By Amanda Vigar, Managing Partner, V&A Bell Brown LLP


The number crunchers at Battle-Axe HQ have been running their slide-rules over Budget 2015 version 2.0 and the sound of tutting and sighing has been getting louder as each day has passed.

Like the proverbial magician, the Chancellor kept his biggest rabbit until the end of the Budget speech – the National Living Wage or “NLW”. That has grabbed a lot of headlines but its implications, along with other elements of the Budget (announced or hidden away in the small print) tell a different and, for me slightly concerning story.

Firstly, the NLW is neither national in its impact nor is it the Living Wage. In November 2014, the Living Wage Foundation calculated the required hourly rate to be £7.85 outside of London. Setting aside the slightly dodgy maths in their calculation, that’s rather more than George’s NLW which, when introduced next year, will be set at £7.20. That’s clearly rather less - and significantly less than the Living Wage in London, which is currently £9.15 - a rate that the NLW won’t even reach by 2020.

Secondly, it will only apply to those over the age of 25. There’s a political prize to be won by getting down youth unemployment, but this is a problem waiting to happen! When staff hit around 24 year and 9 months old will their employers start looking to get rid of them to take on youngsters who will cost 21% less?

The affordability point is critical for smaller and medium sized businesses where there isn’t the extra margin, even taking into account the drop in Corporation Tax rates, to cover the extra cost.

Add to this, that the Chancellor has effectively put NICs onto their dividends reducing what they have to live on.
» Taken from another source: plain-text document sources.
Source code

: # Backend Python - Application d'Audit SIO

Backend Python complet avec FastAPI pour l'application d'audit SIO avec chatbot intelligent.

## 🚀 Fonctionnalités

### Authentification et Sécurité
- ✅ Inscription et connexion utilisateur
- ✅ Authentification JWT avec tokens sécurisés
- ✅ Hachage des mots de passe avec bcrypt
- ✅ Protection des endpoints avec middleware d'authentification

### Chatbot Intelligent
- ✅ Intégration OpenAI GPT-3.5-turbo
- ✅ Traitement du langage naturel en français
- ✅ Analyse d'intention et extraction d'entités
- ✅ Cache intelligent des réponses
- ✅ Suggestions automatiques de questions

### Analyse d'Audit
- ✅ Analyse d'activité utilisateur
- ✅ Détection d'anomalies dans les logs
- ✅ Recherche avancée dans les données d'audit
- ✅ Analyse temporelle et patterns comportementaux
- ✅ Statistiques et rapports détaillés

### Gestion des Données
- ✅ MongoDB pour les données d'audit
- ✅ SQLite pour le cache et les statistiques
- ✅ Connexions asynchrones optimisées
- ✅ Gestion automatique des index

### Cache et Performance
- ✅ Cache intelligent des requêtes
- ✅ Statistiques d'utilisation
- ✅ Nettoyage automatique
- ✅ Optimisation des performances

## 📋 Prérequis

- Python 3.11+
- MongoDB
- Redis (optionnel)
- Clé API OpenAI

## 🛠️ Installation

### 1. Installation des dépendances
Big business gets as tax cut but smaller businesses are, to all intents and purposes, getting a tax hike. That’s businesses that last year accounted for 25 million jobs – just under 50% of all UK employment!

No doubt the Government will point to things like the increase in the Annual Investment Allowance from £25,000 to £200,000. Great, but for most of those 5.2 million small businesses they can only dream of spending £25k a year on new kit. Even if they could find a bank willing to lend them the money!

No-one likes the idea of people living in poverty, but my team is concerned that the National Living Wage won’t have the effect that everyone hopes for. Increased costs will have to get passed on to the end consumer. So the cost of living for all (including those on NLW) will go up. In turn, that, of course, means we need a further hike in the NLW to make up for it which will push up prices….. You see where we’re heading here?

Even the Government accepts that the NLW will cost around 60,000 jobs. But we suspect that’s only existing jobs and doesn’t take any account of the roles that SMEs were looking to create, but now either won’t be able to (not all jobs can be done by youngsters!).

So, the National Living Wage needs more refinement, more consideration and more consultation on how to get it to really work. If not, the UK will end up missing a major opportunity to update, upgrade and accelerate both the whole country’s economy and the current recovery.